Changing a patient’s hospital gown is needed to maintain their cleanliness and
the feeling of freshness.
Option A: A kimono-inspired gown opens in the front and uses a system
of ties and snaps at essential access points for easy treatment and
monitoring.Top snaps offer upper back access. Wide sleeves and side
snaps provide easy access for an I.V., and are MRI-compatible.
Option B: The tubing should not be removed from the IV catheter. With
each break in the system, there is an increased chance of introducing
bacteria into the system, which can lead to infection.
Option C: The flow rate should be checked immediately after changing the
hospital gown, because the position of the roller clamp may have been
affected during the change. Count the rate of flow of the infusion to make
sure it is correct before leaving the bedside.

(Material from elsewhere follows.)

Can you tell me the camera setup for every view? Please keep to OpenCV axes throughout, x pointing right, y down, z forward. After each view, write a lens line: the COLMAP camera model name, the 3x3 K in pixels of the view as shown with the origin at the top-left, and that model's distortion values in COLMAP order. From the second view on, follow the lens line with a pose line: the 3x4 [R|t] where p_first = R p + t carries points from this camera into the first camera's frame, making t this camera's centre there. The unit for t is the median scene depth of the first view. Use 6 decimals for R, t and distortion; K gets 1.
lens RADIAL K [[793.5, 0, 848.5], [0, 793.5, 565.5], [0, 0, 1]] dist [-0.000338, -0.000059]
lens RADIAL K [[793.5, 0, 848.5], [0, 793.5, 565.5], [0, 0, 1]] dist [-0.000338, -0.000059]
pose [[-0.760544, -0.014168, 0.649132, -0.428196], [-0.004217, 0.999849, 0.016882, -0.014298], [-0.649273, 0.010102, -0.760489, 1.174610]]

Option D: Holding the container above the client’s arm, slide the sleeve up
over the container to remove the used gown. Place the clean gown sleeve
for the arm with the infusion over the container as if it were an extension of
the client’s arm, from the inside of the gown to the sleeve cuff.
Option E: IV board/splints are recommended to secure PIVC placed in or
adjacent to areas of flexion. This will adequately immobilize the joint and
minimize the risk of venous damage resulting from flexion. Splints should
be Inspected at least daily and change if soiled by blood or fluid leakage.
NURSESLABS-SATA-2-004
A nurse is caring for a client who underwent surgical repair of a detached retina
in the right eye. Which nursing interventions should the nurse perform? Select all
that apply.
A. Place the client in a prone position.